Hubo un tiempo en que el Ministerio de Cultura tenía algo de patronato de salvación o casa de socorro, como si la salud del sector descansara casi en exclusiva sobre los hombros del ministro de turno, a cuya aptitud o acaso inspiración parecía subordinada, asimismo, la querencia del pueblo por los libros, la música o la pintura. El responsable de Cultura no sólo debía haber tenido tratos con la gran enciclopedia del saber; además, debía aparentar que cargaba con ella. Por esa y otras razones, era el único integrante del gabinete al que no cabía endosar el socorrido ‘del ramo’, más apto para asuntos porcinos, ferroviarios o morunos. El suyo, al cabo, era material inflamable, de ahí que su conducta también admitiera, y aun exigiera, algún que otro exabrupto, más de una extravagancia y cierto aire de pesadumbre, señal inequívoca de intelectualidad y, por qué no decirlo, de vanidad, pues el ministro encarnaba la Cultura, sí, pero también la posibilidad de aplazar su crepúsculo. Requisitos apropiados eran que fumara y bebiera en exceso; requisito innegociable, que viviera de forma excesiva, lo que implicaba al menos una antigua rivalidad intelectual (preferiblemente anterior a la Transición) y fama de buen amante, sólo fama.

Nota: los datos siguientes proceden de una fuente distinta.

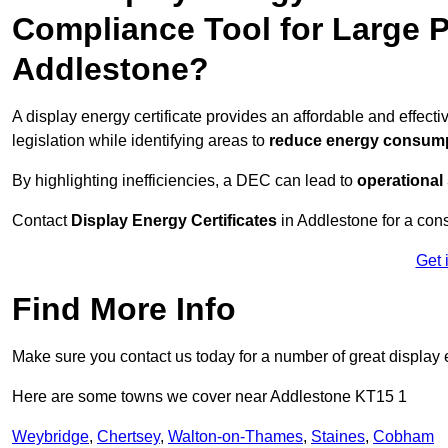
Compliance Tool for Large P
Addlestone?
A display energy certificate provides an affordable and effec
legislation while identifying areas to
reduce energy consum
By highlighting inefficiencies, a DEC can lead to
operational
Contact
Display Energy Certificates
in Addlestone for a cons
Get 
Find More Info
Make sure you contact us today for a number of great display e
Here are some towns we cover near Addlestone KT15 1
Weybridge
,
Chertsey
,
Walton-on-Thames
,
Staines
,
Cobham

Que el Ministerio haya recaído en Màxim Huerta supone un homenaje a la realidad, pues pocos famosillos representan como él la afable nadería en que se cifra el éxito
Dada la devastación del sistema cultural, que cabría resumir en la quiebra de su influencia social, la volatilización de los prescriptores (producto, a su vez, de la crisis del periodismo) y la precarización de los profesionales (con la consiguiente diseminación del amateurismo); ante esa evidencia, en suma, que el Ministerio haya recaído en Màxim Huerta supone un homenaje a la realidad, pues pocos famosillos representan como él la afable nadería en que se cifra el éxito. Aunque, en esa misma longitud de onda, yo me habría quedado con Mara Torres, Carlos del Amor o Gemma Nierga. O qué diablos, ¿por qué no Jorge Javier Vázquez? Incluso Paz Padilla, ves per on. Si se trata de echar la persiana, hagámoslo al menos con la dosis de cinismo que merece el finado, y no con un instagramer con ínfulas del que no cabe esperar más que un breve rosario de bochornos. Sentimental que es uno, más me irrita que colabore con El Español que su nuevo cargo.